▸ Task instructions
Reproduce the material below with each occurrence of "photo" swapped for "image" and nothing else altered, omitting the pictures.

▸ Supplied data
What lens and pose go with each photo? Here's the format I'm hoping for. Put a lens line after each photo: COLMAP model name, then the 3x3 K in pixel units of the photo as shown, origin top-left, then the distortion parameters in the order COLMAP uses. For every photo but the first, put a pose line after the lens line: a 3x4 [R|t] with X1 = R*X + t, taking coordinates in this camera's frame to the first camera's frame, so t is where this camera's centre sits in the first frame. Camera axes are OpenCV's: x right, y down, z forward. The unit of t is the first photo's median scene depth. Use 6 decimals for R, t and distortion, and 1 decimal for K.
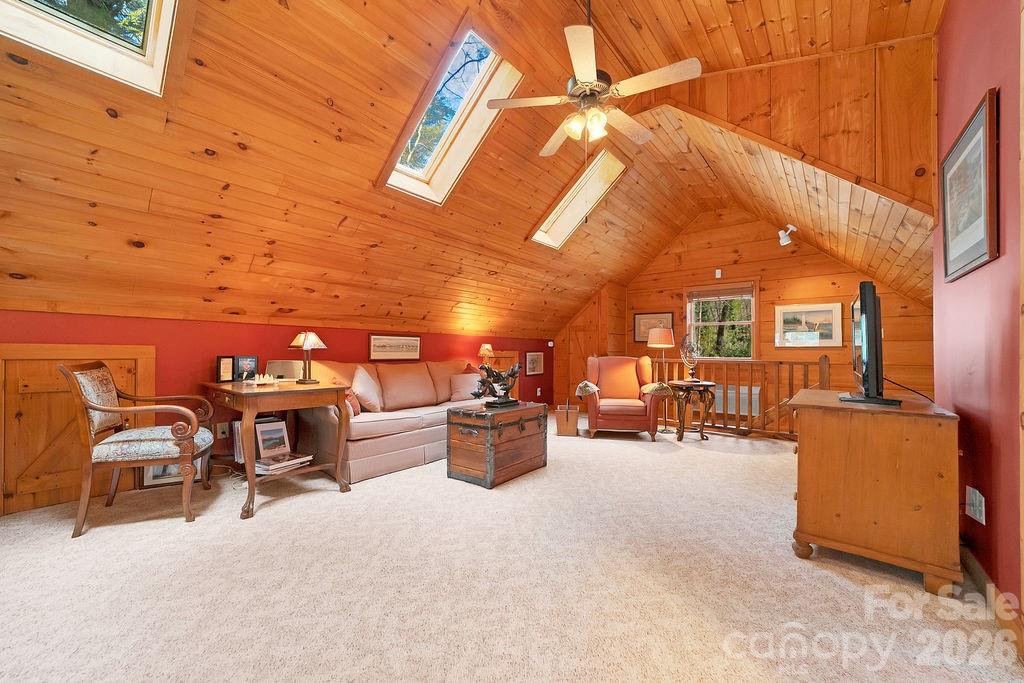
lens RADIAL K [[387.3, 0, 512.0], [0, 387.3, 341.5], [0, 0, 1]] dist [-0.001649, -0.000039]
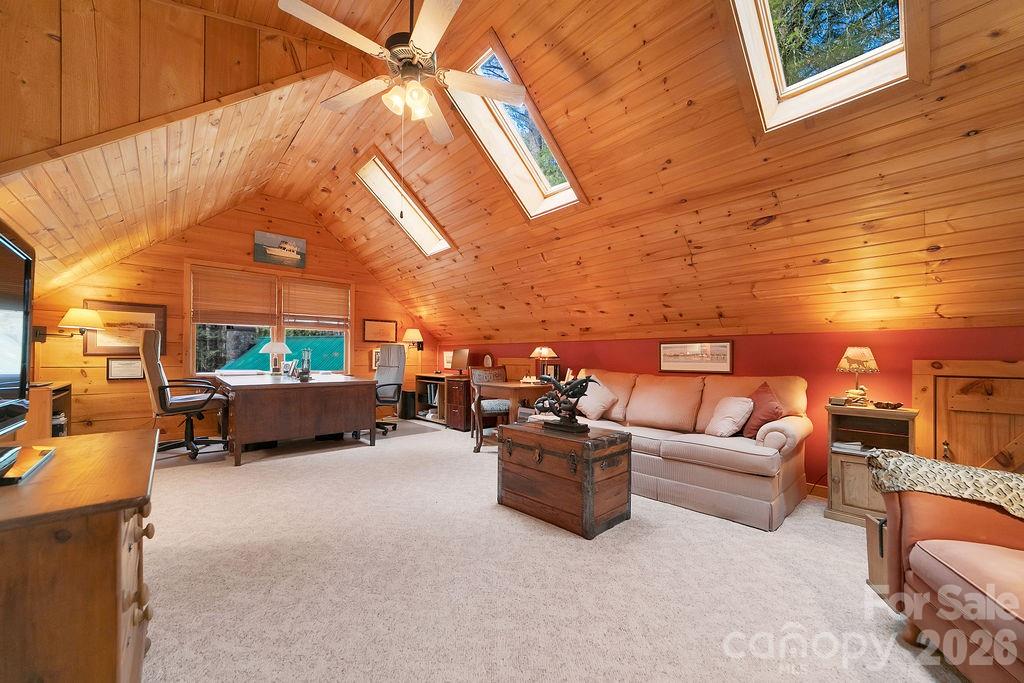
lens RADIAL K [[379.5, 0, 510.0], [0, 379.5, 355.3], [0, 0, 1]] dist [-0.001437, -0.000054]
pose [[-0.131652, -0.015418, -0.991176, 0.776832], [0.021861, 0.999591, -0.018453, 0.026956], [0.991055, -0.024097, -0.131261, 1.021372]]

▸ Answer for this exercise
What lens and pose go with each image? Here's the format I'm hoping for. Put a lens line after each image: COLMAP model name, then the 3x3 K in pixel units of the image as shown, origin top-left, then the distortion parameters in the order COLMAP uses. For every image but the first, put a pose line after the lens line: a 3x4 [R|t] with X1 = R*X + t, taking coordinates in this camera's frame to the first camera's frame, so t is where this camera's centre sits in the first frame. Camera axes are OpenCV's: x right, y down, z forward. The unit of t is the first image's median scene depth. Use 6 decimals for R, t and distortion, and 1 decimal for K.
lens RADIAL K [[387.3, 0, 512.0], [0, 387.3, 341.5], [0, 0, 1]] dist [-0.001649, -0.000039]
lens RADIAL K [[379.5, 0, 510.0], [0, 379.5, 355.3], [0, 0, 1]] dist [-0.001437, -0.000054]
pose [[-0.131652, -0.015418, -0.991176, 0.776832], [0.021861, 0.999591, -0.018453, 0.026956], [0.991055, -0.024097, -0.131261, 1.021372]]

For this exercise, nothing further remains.